=== Your assignment ===
Retype, exactly as they appear below, the lines between the line holding "left ankle: (150, 454)" and the line holding "left knee: (18, 367)", both ends included.

(Beginning of Supplied entries)

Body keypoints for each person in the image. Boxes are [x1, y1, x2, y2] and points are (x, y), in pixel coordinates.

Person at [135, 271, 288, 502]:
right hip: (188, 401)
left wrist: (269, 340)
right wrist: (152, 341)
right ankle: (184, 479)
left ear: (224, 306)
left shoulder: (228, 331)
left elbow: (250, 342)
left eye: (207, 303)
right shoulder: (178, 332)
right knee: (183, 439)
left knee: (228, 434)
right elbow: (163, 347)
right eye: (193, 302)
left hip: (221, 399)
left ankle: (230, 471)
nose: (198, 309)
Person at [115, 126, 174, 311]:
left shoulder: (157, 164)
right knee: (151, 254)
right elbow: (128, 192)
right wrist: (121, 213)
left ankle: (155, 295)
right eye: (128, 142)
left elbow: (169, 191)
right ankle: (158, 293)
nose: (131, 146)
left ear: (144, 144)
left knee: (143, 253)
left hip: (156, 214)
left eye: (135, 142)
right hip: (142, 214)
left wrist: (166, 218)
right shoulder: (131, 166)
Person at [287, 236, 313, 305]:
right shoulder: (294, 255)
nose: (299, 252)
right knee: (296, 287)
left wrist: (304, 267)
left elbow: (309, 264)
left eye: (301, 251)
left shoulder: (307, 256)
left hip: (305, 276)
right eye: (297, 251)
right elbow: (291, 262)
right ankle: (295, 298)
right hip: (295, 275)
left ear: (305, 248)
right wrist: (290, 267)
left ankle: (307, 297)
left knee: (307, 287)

(End of Supplied entries)
(Beginning of Supplied entries)

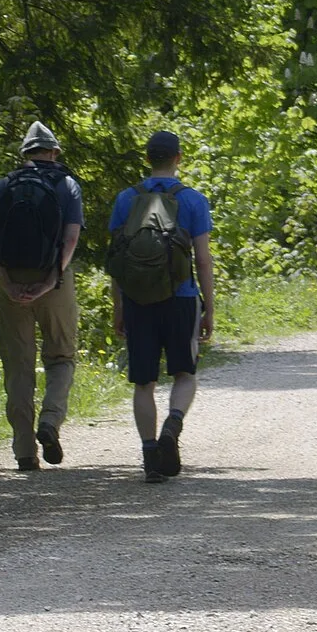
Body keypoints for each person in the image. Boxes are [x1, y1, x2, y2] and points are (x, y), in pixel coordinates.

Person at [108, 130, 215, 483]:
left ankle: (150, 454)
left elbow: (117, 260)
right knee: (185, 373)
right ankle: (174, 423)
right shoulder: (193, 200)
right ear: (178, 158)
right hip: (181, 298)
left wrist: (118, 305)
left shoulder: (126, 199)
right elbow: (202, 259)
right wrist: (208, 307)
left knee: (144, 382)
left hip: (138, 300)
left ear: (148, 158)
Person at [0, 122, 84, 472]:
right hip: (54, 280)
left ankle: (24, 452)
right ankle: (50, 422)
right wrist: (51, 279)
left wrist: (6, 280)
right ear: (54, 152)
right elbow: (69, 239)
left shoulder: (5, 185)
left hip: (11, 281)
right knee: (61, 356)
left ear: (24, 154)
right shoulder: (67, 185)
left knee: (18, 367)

(End of Supplied entries)
(Beginning of Supplied entries)

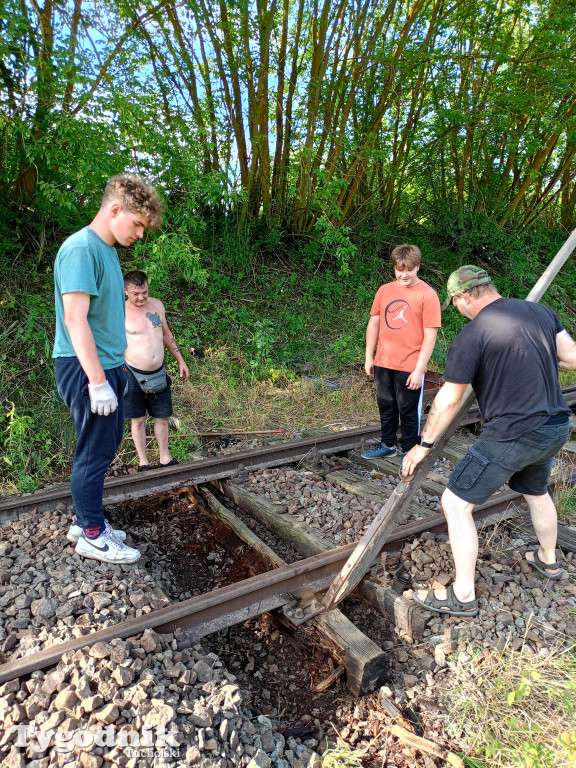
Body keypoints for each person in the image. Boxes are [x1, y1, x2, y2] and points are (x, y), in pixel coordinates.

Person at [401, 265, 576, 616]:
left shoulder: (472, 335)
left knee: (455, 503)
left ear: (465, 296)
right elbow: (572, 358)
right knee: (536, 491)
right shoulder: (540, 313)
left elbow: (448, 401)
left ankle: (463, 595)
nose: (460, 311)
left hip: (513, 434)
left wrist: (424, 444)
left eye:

(End of Supplied entries)

=== Result of this task ===
left ankle: (150, 454)
left elbow: (117, 260)
right knee: (185, 373)
right ankle: (174, 423)
right shoulder: (193, 200)
right ear: (178, 158)
right hip: (181, 298)
left wrist: (118, 305)
left shoulder: (126, 199)
right elbow: (202, 259)
right wrist: (208, 307)
left knee: (144, 382)
left hip: (138, 300)
left ear: (148, 158)
Person at [0, 122, 84, 472]:
right hip: (54, 280)
left ankle: (24, 452)
right ankle: (50, 422)
right wrist: (51, 279)
left wrist: (6, 280)
right ear: (54, 152)
right elbow: (69, 239)
left shoulder: (5, 185)
left hip: (11, 281)
right knee: (61, 356)
left ear: (24, 154)
right shoulder: (67, 185)
left knee: (18, 367)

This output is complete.